Click evoked auditory brainstem response waveforms of the A left ear (in blue) and B right ear (in red)

Vestibular assessment

Behavioral vestibular tests which included Romberg test, sensitive Romberg test, Fukuda stepping test, Finger to nose test, Diadochokinetic test, bedside head impulse test, head shake nystagmus, and skew deviation were performed [12]. The child could maintain the posture up to 30 s in Romberg test and up to 11 s in sensitive Romberg test. Around 10° angle of deviation with less than 1 m of displacement in forward direction was observed in Fukuda stepping test. No tremors were seen in finger to nose test. The child was able to perform alternate task in DDK test. No nystagmus, saccades and skew deviations were noted.
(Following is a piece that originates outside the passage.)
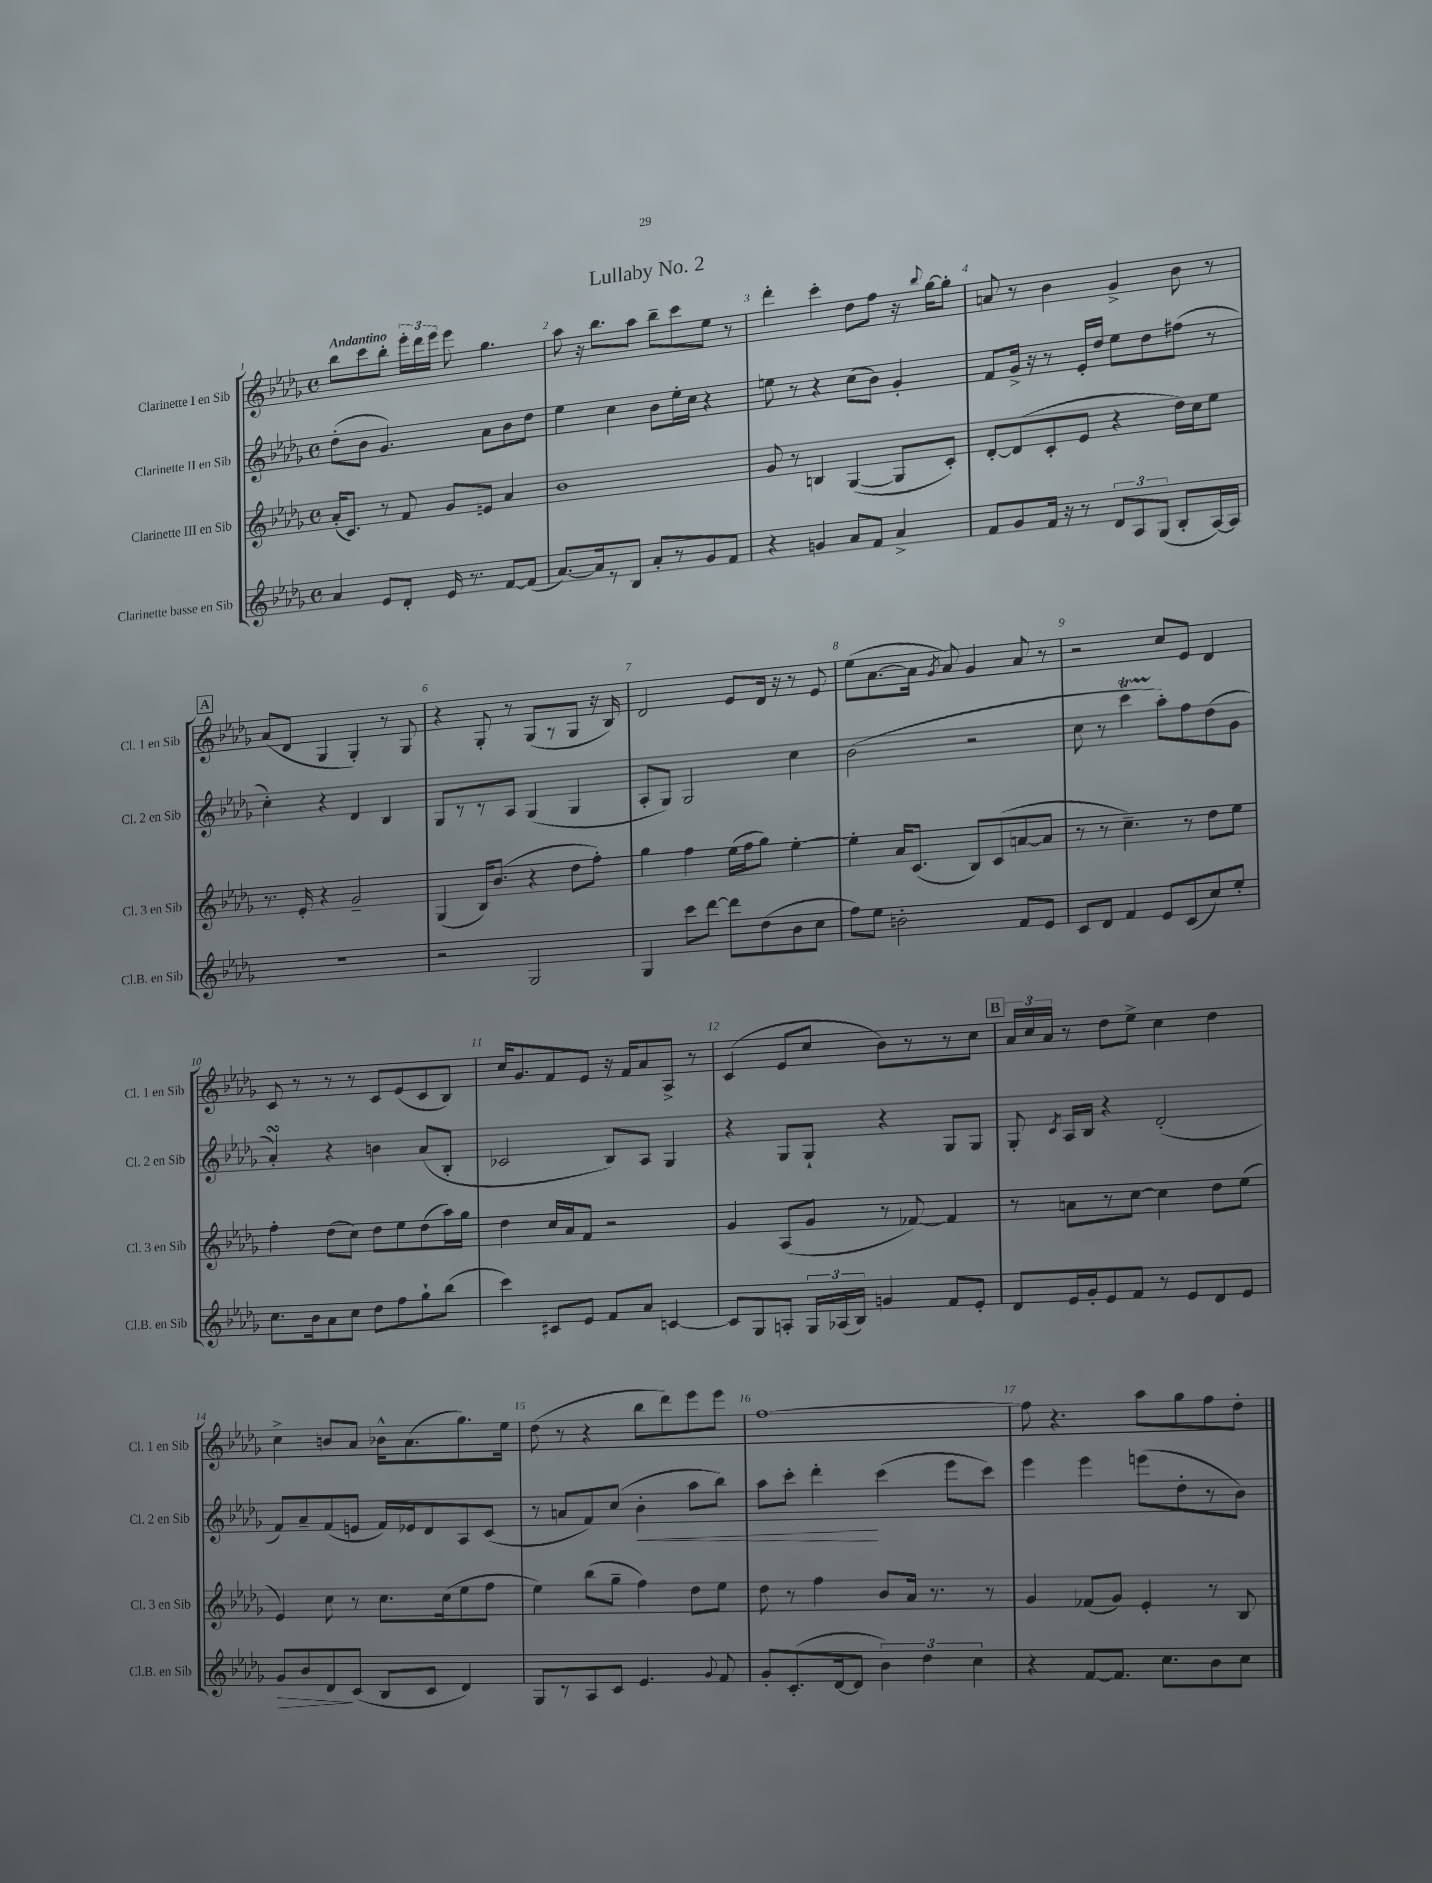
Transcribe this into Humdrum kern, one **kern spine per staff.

Objective vestibular tests, cVEMP, and oVEMP were performed with the instrument Neurosoft-Audio (Neurosoft, Ivanovo, Russia) as the child failed in the behavioral vestibular tests and the no responses were noted in both the ears for both cVEMP and oVEMP. The test outcome were suggestive of bilateral sacculo-collic and utriculo-ocular pathway dysfunction.